Start of Document excerpt

Ed will read from his new book at SoCo Coffee, 1015 Fourth Street, Santa Rosa, on Saturday, May 23 at 5 PM. He’ll be reading with two other Sonoma County greats: Poet Laureate Katherine Hastings and poet and playwright David Beckman.
AWP Report
Last month, Jean Heglund, Abby Bogomolny, Iris Dunkle, Susan Raines, and I were among the writers from Sonoma County who traveled to Minneapolis for the Associated Writing Program’s annual conference. 13,000 writers descended on the eminently hospitable Twin Cities. Drought-parched Californians rushed to the windows of the conference center one afternoon when the rain shifted to snow. Minnesotans don’t take pictures of snow. They shovel it, curse it, trudge through it, but don’t find it particularly romantic. Still, it was a hoot to see how thrilled we west coast writers were by a few flakes.
The conference opened with a welcome from Minneapolis’s mayor, Betsy Hodges. She read “Half-Finished Heaven,” by Tomas Tranströmer to start, confessed to being a writer of YA fiction herself, and to starting her day with poetry. She was smart, witty, and ironic, and I thought, “I want a mayor like that!” The keynote speaker was the young Karen Russell, author of Swamplandia! We older folk grumbled a bit about her youth, but she gave a good talk about the importance of creative play.
After that, the conference was off and running. The highlight for me was “Keeping Our Small Boat Afloat: A Tribute to Robert Bly,” which drew a standing-room-only crowd. Bly, whose News of the Universe and his many translations, including Rilke, Transtromer, and Montale, helped shape the poetic imagination of a generation. Frail at 89, Bly sat in front while writers, singers and a magician reflected on Bly’s influence on poetry and American culture. At the end, Bly read a few of his poems from a new collection Like the New Moon.

End of Document excerpt
Start of Information provided

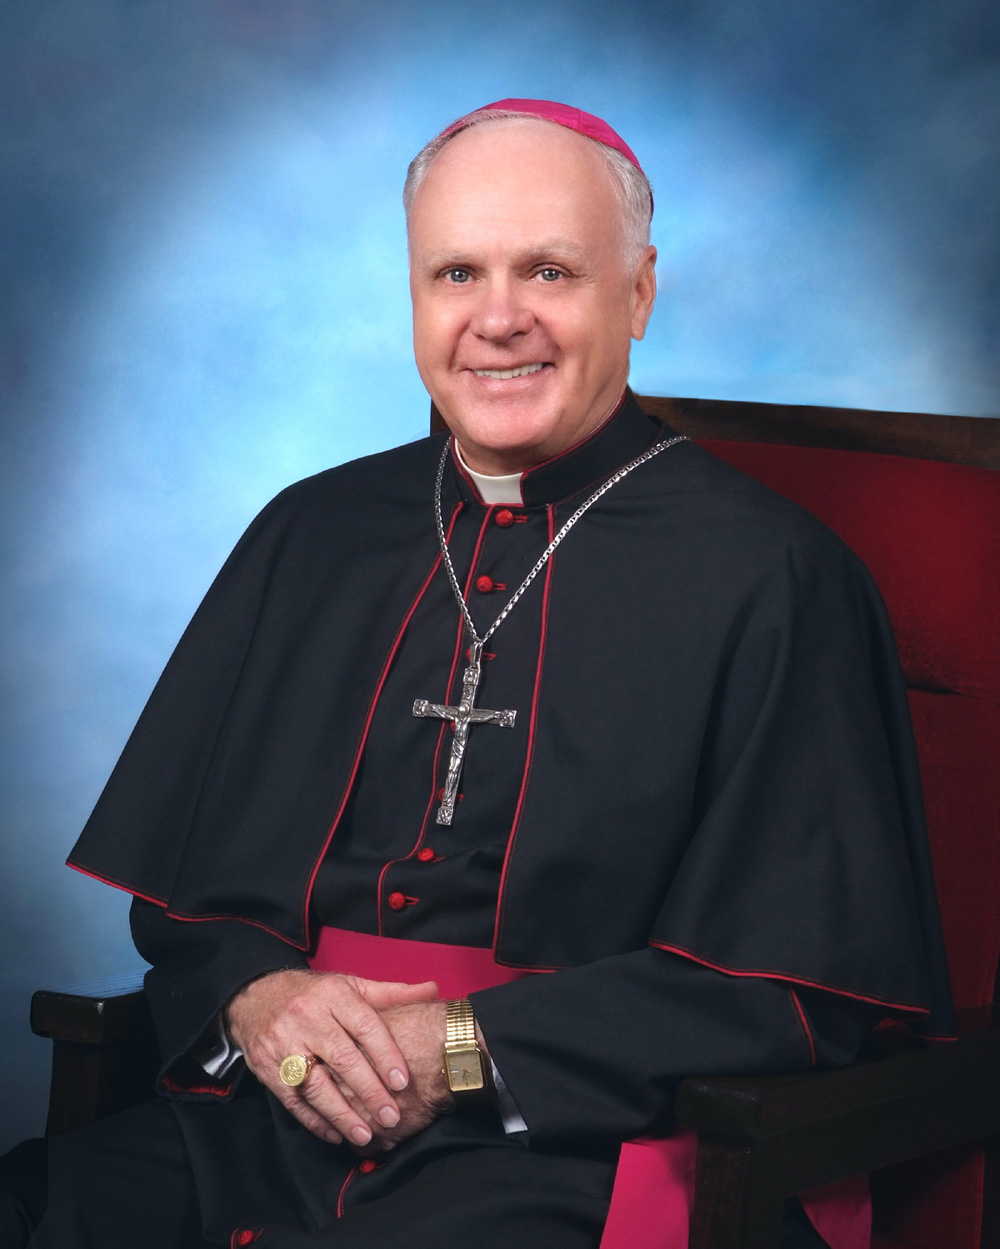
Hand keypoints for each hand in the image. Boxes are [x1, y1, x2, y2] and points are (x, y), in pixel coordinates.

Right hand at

End of Information provided

Exercise goal:
Render this sentence from the report on the writers' conference in French: "Minnesotans don’t take pictures of snow." Nothing in the listing is used here.

Written solution:
Les Minnésotains ne prennent pas de photos de la neige.